Top of MATERIAL PROVIDED

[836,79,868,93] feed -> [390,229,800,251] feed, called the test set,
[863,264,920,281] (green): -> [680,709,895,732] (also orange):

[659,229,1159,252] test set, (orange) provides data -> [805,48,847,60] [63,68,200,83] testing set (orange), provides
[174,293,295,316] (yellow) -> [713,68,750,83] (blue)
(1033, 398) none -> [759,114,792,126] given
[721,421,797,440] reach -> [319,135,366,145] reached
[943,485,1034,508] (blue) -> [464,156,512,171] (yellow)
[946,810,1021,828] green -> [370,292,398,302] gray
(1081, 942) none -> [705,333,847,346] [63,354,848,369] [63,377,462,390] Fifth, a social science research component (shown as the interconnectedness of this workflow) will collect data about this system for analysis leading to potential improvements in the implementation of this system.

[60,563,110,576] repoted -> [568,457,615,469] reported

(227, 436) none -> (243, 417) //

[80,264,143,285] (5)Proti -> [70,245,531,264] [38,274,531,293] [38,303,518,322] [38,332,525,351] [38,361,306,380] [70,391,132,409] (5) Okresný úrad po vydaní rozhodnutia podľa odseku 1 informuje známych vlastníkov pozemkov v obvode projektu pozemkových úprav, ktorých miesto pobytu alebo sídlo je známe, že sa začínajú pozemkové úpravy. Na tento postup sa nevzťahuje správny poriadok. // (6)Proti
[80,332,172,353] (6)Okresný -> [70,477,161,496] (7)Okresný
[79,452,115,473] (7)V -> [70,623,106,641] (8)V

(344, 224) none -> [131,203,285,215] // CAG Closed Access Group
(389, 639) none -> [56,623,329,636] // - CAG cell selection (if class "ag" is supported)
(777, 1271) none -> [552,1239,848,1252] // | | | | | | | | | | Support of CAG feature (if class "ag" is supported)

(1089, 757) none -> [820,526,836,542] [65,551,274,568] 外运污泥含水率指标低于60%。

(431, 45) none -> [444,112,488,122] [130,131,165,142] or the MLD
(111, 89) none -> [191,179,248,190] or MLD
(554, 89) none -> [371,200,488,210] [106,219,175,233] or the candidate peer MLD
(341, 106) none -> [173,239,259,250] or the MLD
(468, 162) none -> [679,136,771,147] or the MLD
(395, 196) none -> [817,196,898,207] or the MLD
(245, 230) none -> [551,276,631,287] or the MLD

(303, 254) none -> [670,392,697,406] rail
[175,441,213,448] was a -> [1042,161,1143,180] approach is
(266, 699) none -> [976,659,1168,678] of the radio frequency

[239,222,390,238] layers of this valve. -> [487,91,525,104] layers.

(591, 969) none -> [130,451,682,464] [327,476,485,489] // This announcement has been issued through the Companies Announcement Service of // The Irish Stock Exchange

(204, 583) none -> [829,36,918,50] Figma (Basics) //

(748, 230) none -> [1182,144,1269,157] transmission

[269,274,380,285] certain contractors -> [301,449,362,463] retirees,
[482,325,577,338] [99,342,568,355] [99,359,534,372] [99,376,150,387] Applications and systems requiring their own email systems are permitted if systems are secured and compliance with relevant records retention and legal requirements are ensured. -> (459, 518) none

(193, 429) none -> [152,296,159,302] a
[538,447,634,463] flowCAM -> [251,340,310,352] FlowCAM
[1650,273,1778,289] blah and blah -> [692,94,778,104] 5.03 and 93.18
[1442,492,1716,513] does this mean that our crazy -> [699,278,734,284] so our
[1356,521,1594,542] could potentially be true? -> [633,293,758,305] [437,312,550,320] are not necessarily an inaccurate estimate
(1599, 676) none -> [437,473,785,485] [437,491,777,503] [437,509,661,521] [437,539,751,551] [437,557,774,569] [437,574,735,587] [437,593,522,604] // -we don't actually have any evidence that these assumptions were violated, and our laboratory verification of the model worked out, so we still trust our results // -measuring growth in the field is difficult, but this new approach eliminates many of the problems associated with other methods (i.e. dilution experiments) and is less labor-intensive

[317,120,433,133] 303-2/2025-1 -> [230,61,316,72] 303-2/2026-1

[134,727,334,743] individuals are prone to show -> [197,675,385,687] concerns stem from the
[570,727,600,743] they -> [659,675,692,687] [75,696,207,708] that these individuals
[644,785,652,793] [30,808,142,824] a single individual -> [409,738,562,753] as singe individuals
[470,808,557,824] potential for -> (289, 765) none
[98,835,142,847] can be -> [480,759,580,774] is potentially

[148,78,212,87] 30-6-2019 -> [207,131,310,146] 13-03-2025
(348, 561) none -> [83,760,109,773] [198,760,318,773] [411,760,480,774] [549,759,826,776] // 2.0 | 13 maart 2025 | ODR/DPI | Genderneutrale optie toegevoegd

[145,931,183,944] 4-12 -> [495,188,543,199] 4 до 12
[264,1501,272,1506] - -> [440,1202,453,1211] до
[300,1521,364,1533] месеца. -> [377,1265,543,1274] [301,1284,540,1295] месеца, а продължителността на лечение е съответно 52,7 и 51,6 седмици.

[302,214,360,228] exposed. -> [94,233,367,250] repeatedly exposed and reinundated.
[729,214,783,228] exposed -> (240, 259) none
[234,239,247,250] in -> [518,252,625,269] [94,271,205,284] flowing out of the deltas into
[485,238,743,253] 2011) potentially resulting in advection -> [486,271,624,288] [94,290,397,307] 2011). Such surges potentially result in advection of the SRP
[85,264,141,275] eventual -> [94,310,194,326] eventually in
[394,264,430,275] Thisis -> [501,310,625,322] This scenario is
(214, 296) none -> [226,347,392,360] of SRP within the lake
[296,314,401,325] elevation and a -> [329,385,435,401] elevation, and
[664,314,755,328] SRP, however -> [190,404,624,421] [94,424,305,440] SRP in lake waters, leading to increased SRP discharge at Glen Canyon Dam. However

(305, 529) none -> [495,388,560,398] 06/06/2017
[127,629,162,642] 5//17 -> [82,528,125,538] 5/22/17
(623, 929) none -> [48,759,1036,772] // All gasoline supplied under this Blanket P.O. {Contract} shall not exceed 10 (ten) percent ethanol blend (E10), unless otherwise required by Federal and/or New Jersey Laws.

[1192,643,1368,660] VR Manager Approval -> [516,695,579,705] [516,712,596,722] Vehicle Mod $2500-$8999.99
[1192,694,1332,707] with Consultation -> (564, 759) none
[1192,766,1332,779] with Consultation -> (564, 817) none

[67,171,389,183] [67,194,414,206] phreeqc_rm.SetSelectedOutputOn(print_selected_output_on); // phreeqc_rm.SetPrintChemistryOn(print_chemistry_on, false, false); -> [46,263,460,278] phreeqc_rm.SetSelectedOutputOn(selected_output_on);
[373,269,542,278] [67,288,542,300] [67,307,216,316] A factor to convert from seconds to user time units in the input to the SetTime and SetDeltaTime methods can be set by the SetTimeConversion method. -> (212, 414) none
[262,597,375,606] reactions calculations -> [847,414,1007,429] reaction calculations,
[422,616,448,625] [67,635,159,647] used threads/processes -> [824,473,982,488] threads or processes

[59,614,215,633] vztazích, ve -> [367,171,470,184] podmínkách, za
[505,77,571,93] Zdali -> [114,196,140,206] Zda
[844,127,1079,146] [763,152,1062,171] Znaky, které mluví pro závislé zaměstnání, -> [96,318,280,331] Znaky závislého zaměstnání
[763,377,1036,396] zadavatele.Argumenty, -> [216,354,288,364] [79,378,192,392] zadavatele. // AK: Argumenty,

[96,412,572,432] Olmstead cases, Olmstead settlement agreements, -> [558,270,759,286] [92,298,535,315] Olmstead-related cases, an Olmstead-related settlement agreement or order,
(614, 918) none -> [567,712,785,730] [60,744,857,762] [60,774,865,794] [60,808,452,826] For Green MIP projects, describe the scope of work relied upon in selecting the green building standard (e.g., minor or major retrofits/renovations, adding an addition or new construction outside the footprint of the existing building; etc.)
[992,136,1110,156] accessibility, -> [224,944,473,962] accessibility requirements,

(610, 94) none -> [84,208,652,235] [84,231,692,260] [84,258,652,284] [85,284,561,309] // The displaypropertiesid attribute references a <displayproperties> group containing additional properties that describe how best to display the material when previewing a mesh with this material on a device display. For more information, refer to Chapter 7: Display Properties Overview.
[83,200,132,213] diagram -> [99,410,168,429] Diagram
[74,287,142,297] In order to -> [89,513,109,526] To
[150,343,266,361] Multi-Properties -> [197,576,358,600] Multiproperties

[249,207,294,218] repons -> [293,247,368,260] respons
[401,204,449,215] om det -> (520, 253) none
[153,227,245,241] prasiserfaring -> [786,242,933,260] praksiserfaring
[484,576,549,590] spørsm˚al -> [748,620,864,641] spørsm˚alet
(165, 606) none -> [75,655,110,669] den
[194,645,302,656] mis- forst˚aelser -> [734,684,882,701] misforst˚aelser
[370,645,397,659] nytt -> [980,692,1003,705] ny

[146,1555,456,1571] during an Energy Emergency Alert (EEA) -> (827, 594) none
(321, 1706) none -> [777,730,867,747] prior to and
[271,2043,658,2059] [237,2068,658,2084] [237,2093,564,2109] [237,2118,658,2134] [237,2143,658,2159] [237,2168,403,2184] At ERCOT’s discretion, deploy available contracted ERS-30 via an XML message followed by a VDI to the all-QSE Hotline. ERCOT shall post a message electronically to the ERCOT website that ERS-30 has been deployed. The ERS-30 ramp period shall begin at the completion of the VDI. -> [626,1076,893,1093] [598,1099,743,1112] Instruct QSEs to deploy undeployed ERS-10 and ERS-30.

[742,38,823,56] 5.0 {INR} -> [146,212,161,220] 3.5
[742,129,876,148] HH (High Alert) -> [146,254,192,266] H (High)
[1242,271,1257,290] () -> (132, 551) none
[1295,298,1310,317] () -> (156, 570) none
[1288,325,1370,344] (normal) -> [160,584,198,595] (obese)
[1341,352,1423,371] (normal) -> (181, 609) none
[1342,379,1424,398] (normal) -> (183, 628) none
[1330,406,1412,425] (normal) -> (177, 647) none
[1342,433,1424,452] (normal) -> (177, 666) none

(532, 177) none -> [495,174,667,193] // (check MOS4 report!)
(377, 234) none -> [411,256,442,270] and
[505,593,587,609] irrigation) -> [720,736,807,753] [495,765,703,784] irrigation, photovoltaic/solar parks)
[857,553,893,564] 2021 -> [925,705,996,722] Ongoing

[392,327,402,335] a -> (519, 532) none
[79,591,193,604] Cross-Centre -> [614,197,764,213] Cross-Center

Bottom of MATERIAL PROVIDED

YOUR INSTRUCTIONS> If a line in the data above contains "lake", return that line.

THE COMPLETED TASK>
(214, 296) none -> [226,347,392,360] of SRP within the lake
[664,314,755,328] SRP, however -> [190,404,624,421] [94,424,305,440] SRP in lake waters, leading to increased SRP discharge at Glen Canyon Dam. However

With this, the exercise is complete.